[Task objective] Return every line of the data that contains the word "Bryan", matching case exactly.

● ● ● ● ●

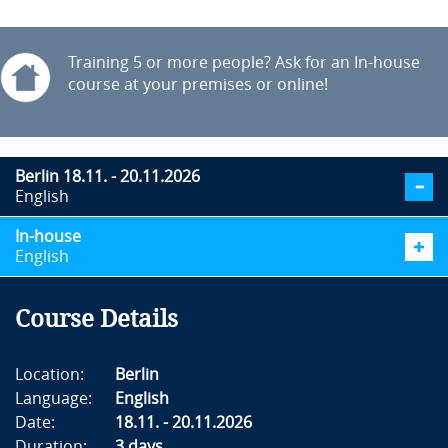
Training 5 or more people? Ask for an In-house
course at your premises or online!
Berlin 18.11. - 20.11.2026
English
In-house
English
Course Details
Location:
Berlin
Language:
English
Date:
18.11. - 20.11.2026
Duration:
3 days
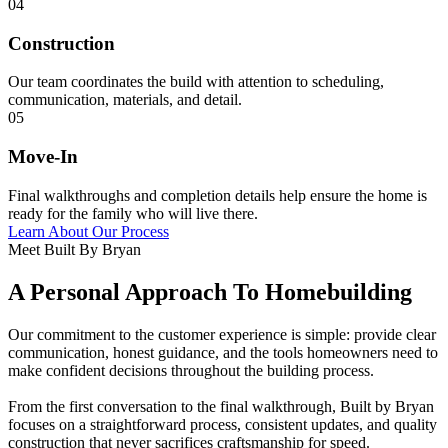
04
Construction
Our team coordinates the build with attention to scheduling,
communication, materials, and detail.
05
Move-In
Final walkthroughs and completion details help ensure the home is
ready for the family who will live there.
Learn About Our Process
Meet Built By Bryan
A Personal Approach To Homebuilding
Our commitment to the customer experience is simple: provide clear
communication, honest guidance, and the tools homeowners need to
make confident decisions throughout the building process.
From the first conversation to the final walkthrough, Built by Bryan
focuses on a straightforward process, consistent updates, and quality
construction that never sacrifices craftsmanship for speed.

● ● ● ● ●

[Problem solution]
Meet Built By Bryan
From the first conversation to the final walkthrough, Built by Bryan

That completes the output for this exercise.